LE DONNE RICASOLI



7 luglio 1852: «Quella donna si è manifestata d’animo sì alto, gentile e puro, in mezzo ai patimenti grandi, che si può avere per un Angelo. Gli ultimi suoi quindici giorni bastano solo a far di lei una donna egregia e benedetta. `{`…`}` La casa s’è fatta per me deserta».

In occasione della Festa della Donna, inauguriamo una nuova rubrica dedicata ad esplorare alcune figure femminili della famiglia Ricasoli. Oggi parliamo di Anna Bonaccorsi Dolcini, moglie di Bettino Ricasoli, il “Barone di Ferro” che ha legato il suo nome al successo dei Ricasoli, soprattutto grazie alla sua visione pionieristica nella viticoltura, che lo portò a trasformare il Castello di Brolio in un rinomato centro di produzione di vini esportati in tutto il mondo. Tuttavia, se Bettino è riuscito a compiere questa impresa, non può essere dimenticato il ruolo cruciale di sua moglie, Anna Bonaccorsi (1811-1852), figlia di Filippo, ricco possidente nobile di Tredozio nella Romagna toscana, la cui casata faceva parte anche del patriziato civico di Firenze.
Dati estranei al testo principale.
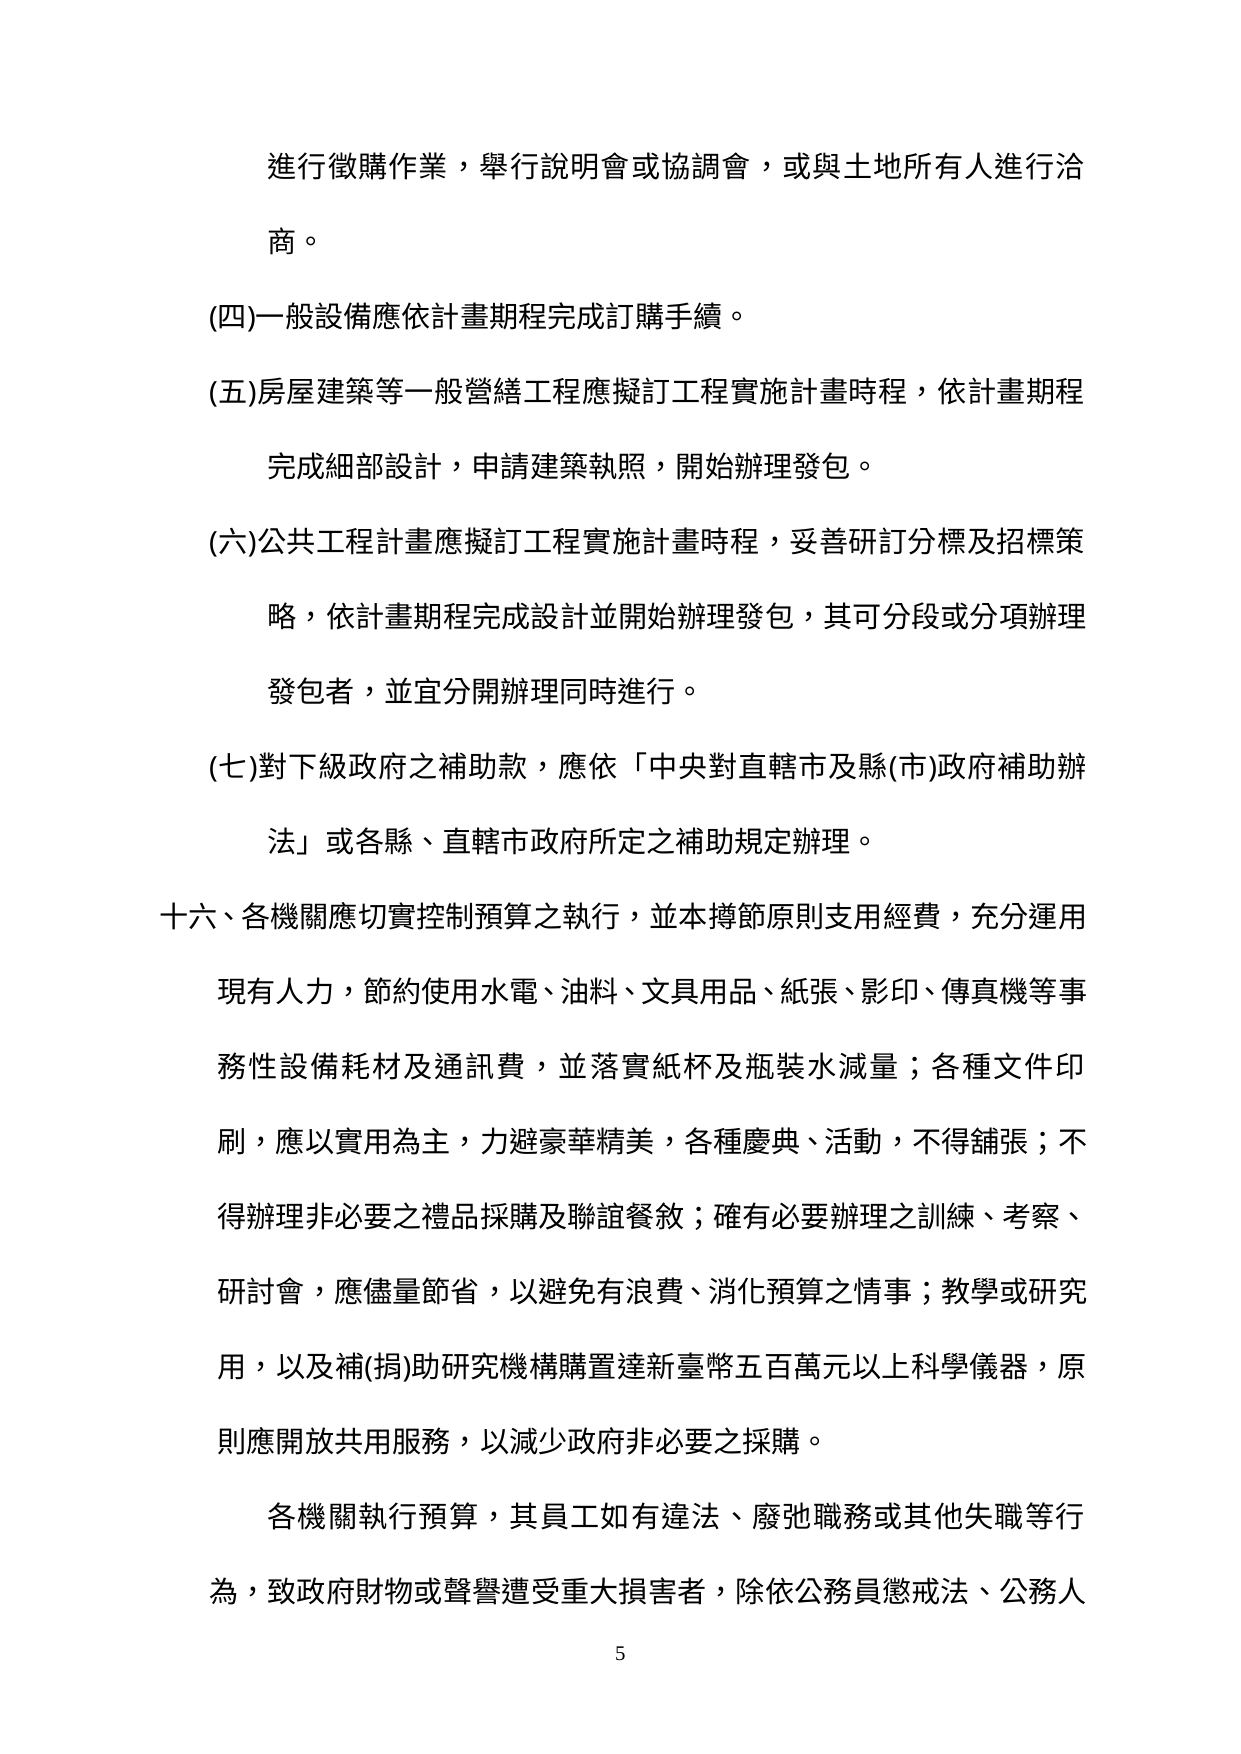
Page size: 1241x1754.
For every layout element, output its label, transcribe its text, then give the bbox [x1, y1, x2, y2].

table_cell 十六、各機關應切實控制預算之執行，並本撙節原則支用經費，充分運用現有人力，節約使用水電、油料、文具用品、紙張、影印、傳真機等事務性設備耗材及通訊費，並落實紙杯及瓶裝水減量；各種文件印刷，應以實用為主，力避豪華精美，各種慶典、活動，不得舖張；不得辦理非必要之禮品採購及聯誼餐敘；確有必要辦理之訓練、考察、研討會，應儘量節省，以避免有浪費、消化預算之情事；教學或研究用，以及補(捐)助研究機構購置達新臺幣五百萬元以上科學儀器，原則應開放共用服務，以減少政府非必要之採購。 各機關執行預算，其員工如有違法、廢弛職務或其他失職等行為，致政府財物或聲譽遭受重大損害者，除依公務員懲戒法、公務人 [148, 877, 1098, 1627]
table_cell 進行徵購作業，舉行說明會或協調會，或與土地所有人進行洽商。 (四)一般設備應依計畫期程完成訂購手續。 (五)房屋建築等一般營繕工程應擬訂工程實施計畫時程，依計畫期程完成細部設計，申請建築執照，開始辦理發包。 (六)公共工程計畫應擬訂工程實施計畫時程，妥善研訂分標及招標策略，依計畫期程完成設計並開始辦理發包，其可分段或分項辦理發包者，並宜分開辦理同時進行。 (七)對下級政府之補助款，應依「中央對直轄市及縣(市)政府補助辦法」或各縣、直轄市政府所定之補助規定辦理。 [148, 127, 1098, 877]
Il matrimonio tra Bettino e Anna, celebratosi nel 1830, fu certamente un legame affettivo importante, ma, come era d’uso all’epoca, rappresentò anche una scelta strategica che si rivelò determinante per il risanamento e l’espansione del patrimonio familiare dei Ricasoli. Anna portò infatti in dote una somma straordinaria: 334.000 lire, tre volte superiore alla media dell’epoca. Dote che fu fondamentale per saldare i debiti accumulati dalla famiglia Ricasoli e per riorganizzare le sue attività, in primis la gestione della tenuta di Brolio. La solidità economica che Anna garantì, insieme alla sua educazione e il suo spirito imprenditoriale furono essenziali per gettare le basi di un periodo di favorevole sviluppo.

Anna Bonaccorsi si distinse per la sua intelligenza acuta e la sua competenza nella gestione patrimoniale, ma fu al contempo una donna gentile, retta e religiosa, che seppe creare un forte legame affettivo con il marito e seppe sostenerlo in tutte le fasi difficili e di sacrificio che i coniugi dovettero affrontare nel risanamento dell’enorme patrimonio familiare. Fu esemplare un momento della loro vita matrimoniale in cui dovettero affrontare le critiche che accompagnarono la loro decisione di ritirarsi dalla mondanità di Firenze per stabilirsi al Castello di Brolio, in modo da potersi occupare esclusivamente del recupero e dello sviluppo delle loro terre e, al contempo, ridurre i costi ingenti del mantenimento del loro palazzo fiorentino. In un contesto difficile, caratterizzato da sfide economiche e pregiudizi sociali, Bettino e Anna riuscirono però a “rifare” la fortuna della famiglia, dimostrando come il connubio tra affetti e affari sarebbe diventato la chiave del successo.
Dopo la morte prematura di Anna, a soli 41 anni, il profondo e sincero affetto di Bettino per la moglie emerge da un carteggio del 7 luglio 1852: «Il sacrifizio si è consumato!… La Nina non è più. Io sono ancora, ma immerso nel dolore più acerbo. Quella donna si è manifestata d’animo sì alto, gentile e puro, in mezzo ai patimenti grandi, che si può avere per un Angelo. Gli ultimi suoi quindici giorni bastano solo a far di lei una donna egregia e benedetta. Io non so quando mi si potrà calmare l’intensità del dolore, e oramai il resto di mia vita è coperto di un velo di mesta malinconia […] La casa s’è fatta per me deserta».

Bettino e Anna ebbero quattro figli, ma solo una figlia sopravvisse: l’altro grande affetto nella vita di Bettino, Elisabetta Penelope, naturalmente soprannominata Bettina.